* **What you should do**: All the data should be repeated exactly. Any image in it is left out.

* **Provided material**:
--*--

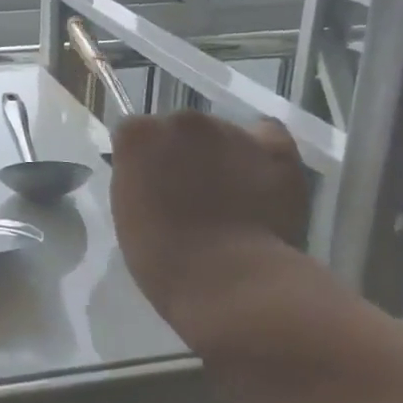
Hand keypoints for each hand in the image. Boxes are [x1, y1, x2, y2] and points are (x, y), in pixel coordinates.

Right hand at [110, 111, 309, 347]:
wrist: (230, 282)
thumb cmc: (163, 259)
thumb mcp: (128, 211)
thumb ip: (138, 178)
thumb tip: (156, 174)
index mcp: (138, 135)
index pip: (135, 133)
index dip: (144, 160)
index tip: (151, 186)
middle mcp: (181, 120)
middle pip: (179, 129)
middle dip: (183, 153)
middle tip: (191, 193)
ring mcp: (230, 130)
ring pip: (223, 133)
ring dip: (222, 154)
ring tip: (232, 196)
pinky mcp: (275, 147)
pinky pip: (267, 136)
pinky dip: (263, 152)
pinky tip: (261, 177)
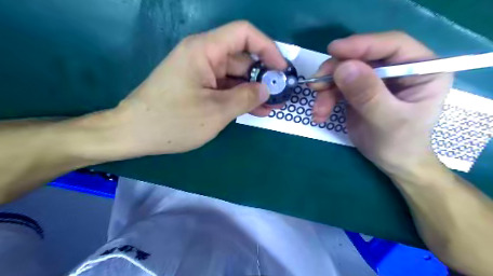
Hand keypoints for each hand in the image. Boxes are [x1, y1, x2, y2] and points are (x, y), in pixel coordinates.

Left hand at [109, 20, 284, 157]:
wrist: (134, 134)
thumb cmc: (173, 121)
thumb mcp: (216, 111)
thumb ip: (246, 97)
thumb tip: (266, 89)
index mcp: (204, 50)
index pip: (244, 34)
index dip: (268, 48)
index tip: (281, 70)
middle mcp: (203, 55)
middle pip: (242, 57)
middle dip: (263, 75)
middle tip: (280, 95)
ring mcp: (200, 72)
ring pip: (235, 75)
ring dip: (253, 90)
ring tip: (272, 106)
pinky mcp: (198, 86)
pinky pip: (225, 87)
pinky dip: (239, 97)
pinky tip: (255, 109)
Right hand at [309, 32, 451, 176]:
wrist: (392, 162)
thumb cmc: (400, 143)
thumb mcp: (388, 120)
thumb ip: (368, 95)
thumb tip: (343, 68)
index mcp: (421, 69)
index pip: (392, 46)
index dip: (362, 45)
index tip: (333, 50)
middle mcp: (398, 69)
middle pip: (361, 57)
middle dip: (336, 72)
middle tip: (316, 85)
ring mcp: (376, 80)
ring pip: (344, 73)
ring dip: (326, 91)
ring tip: (318, 111)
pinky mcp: (359, 90)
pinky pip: (337, 87)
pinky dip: (325, 99)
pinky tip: (320, 114)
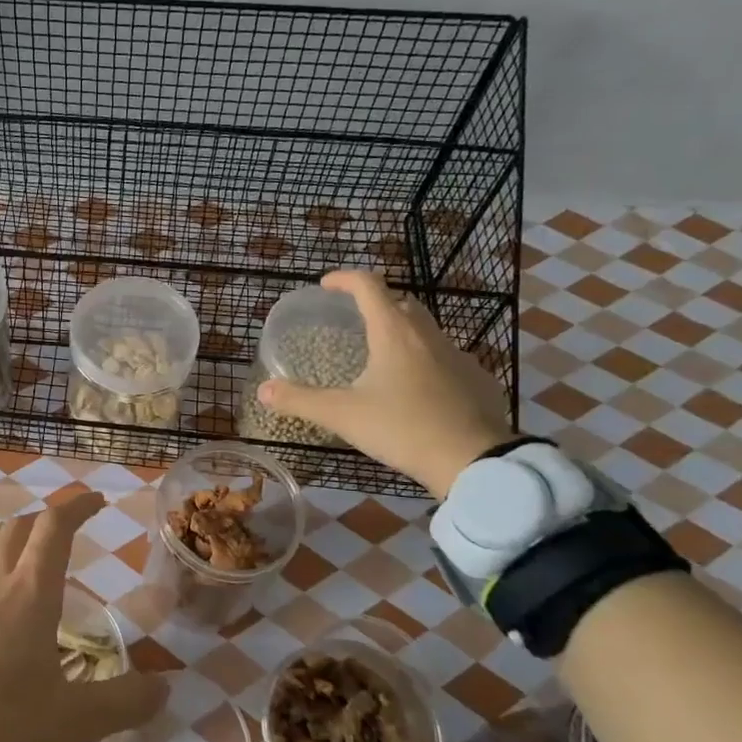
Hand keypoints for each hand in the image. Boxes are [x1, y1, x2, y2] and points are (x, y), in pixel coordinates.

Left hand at [0, 494, 167, 741]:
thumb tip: (162, 688)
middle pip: (17, 529)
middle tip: (68, 534)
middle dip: (45, 521)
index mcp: (30, 595)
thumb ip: (123, 703)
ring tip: (26, 557)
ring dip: (9, 540)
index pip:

--*--

* **The answer**:
Hand keypoints for each hand in the image. Boxes are [x1, y1, x2, y2] and points are (x, y), in pixel coordinates.

Right hand at [110, 111, 309, 347]:
wrist: (230, 282)
thumb cmc: (163, 259)
thumb mcp: (128, 211)
thumb ip: (138, 178)
thumb tip: (156, 174)
index mcp: (138, 135)
index pip: (135, 133)
index dip: (144, 160)
index tip: (151, 186)
middle mcp: (181, 120)
middle pip: (179, 129)
middle dip: (183, 153)
middle tip: (191, 193)
ring mcp: (230, 130)
ring pip: (223, 133)
ring dip: (222, 154)
ring tip: (232, 196)
pinky mcp: (275, 147)
pinky pip: (267, 136)
pinky dip: (263, 152)
pinky tip: (261, 177)
Hand keypoints for each hand in the image. Boxes are [x1, y1, x2, y2] and points are (x, y), in pixel coordinates.

Left hand at [109, 20, 284, 157]:
wrist: (134, 134)
thumb cmc: (173, 121)
thumb mcp: (216, 111)
thumb ip: (246, 97)
thumb tip: (266, 89)
index mcp: (204, 50)
index pip: (244, 34)
index dip: (268, 48)
index tip: (281, 70)
middle mcp: (203, 55)
middle pip: (242, 57)
middle dip: (263, 75)
middle tip: (280, 95)
ring mcp: (200, 72)
ring pip: (235, 75)
ring dip: (253, 90)
ring tip: (272, 106)
pinky mcp: (198, 86)
pinky pip: (225, 87)
pinky dip: (239, 97)
pinky tip: (255, 109)
Right hand at [309, 32, 451, 176]:
wrist: (392, 162)
thumb cmc: (400, 143)
thumb mcp: (388, 120)
thumb ip: (368, 95)
thumb tip: (343, 68)
index mcp: (421, 69)
index pip: (392, 46)
index dip: (362, 45)
index tip: (333, 50)
middle mcp: (398, 69)
middle pip: (361, 57)
middle dip: (336, 72)
middle tip: (316, 85)
ring mcp: (376, 80)
ring pip: (344, 73)
ring dip: (326, 91)
ring tip: (318, 111)
pinky mcp: (359, 90)
pinky pip: (337, 87)
pinky dip: (325, 99)
pinky tip: (320, 114)
Hand keypoints for each hand in the image. Boxes are [x1, y1, x2, y2] and points are (x, y), in pixel coordinates.

Left hand at [0, 494, 167, 741]:
thumb tip: (162, 688)
middle pip: (17, 529)
middle tip: (68, 534)
middle dip: (45, 521)
index mcp: (30, 595)
thumb ip: (123, 703)
ring tip: (26, 557)
ring dip: (9, 540)
index pip:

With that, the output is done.